■ WHAT YOU SHOULD DO:
Please return, unchanged, every line from the one containing "Every image gets" through the last line, inclusive.

----------

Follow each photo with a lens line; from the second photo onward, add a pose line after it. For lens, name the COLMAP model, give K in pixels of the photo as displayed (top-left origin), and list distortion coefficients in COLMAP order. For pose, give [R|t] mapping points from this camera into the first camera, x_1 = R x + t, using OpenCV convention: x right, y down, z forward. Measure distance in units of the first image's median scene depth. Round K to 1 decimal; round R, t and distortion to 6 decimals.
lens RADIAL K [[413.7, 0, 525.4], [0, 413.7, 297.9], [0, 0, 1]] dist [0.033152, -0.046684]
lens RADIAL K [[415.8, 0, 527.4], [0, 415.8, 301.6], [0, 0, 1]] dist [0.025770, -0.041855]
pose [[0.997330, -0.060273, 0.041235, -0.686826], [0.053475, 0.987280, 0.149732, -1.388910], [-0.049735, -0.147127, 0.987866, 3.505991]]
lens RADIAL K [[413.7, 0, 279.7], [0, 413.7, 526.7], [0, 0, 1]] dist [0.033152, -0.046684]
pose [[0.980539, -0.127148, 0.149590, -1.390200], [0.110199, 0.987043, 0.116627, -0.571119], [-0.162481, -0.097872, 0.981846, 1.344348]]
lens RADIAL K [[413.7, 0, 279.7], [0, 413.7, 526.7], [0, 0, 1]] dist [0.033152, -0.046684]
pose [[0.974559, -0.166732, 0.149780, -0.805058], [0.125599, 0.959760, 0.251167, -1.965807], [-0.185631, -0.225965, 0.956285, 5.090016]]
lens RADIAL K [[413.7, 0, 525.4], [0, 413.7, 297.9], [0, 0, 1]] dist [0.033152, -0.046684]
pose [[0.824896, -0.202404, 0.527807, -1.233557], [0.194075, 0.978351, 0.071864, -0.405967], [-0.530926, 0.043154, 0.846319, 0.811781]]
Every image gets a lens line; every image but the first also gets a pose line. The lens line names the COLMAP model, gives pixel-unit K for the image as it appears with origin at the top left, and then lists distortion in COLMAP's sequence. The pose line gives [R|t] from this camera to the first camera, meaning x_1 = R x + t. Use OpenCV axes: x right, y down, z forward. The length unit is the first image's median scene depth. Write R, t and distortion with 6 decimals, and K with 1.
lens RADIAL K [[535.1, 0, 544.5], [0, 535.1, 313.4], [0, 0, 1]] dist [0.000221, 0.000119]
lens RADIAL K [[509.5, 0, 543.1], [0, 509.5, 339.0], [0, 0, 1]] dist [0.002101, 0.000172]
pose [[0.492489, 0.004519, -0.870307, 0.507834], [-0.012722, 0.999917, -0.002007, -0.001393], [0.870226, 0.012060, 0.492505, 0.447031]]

----------

■ SOLUTION:
Every image gets a lens line; every image but the first also gets a pose line. The lens line names the COLMAP model, gives pixel-unit K for the image as it appears with origin at the top left, and then lists distortion in COLMAP's sequence. The pose line gives [R|t] from this camera to the first camera, meaning x_1 = R x + t. Use OpenCV axes: x right, y down, z forward. The length unit is the first image's median scene depth. Write R, t and distortion with 6 decimals, and K with 1.
lens RADIAL K [[535.1, 0, 544.5], [0, 535.1, 313.4], [0, 0, 1]] dist [0.000221, 0.000119]
lens RADIAL K [[509.5, 0, 543.1], [0, 509.5, 339.0], [0, 0, 1]] dist [0.002101, 0.000172]
pose [[0.492489, 0.004519, -0.870307, 0.507834], [-0.012722, 0.999917, -0.002007, -0.001393], [0.870226, 0.012060, 0.492505, 0.447031]]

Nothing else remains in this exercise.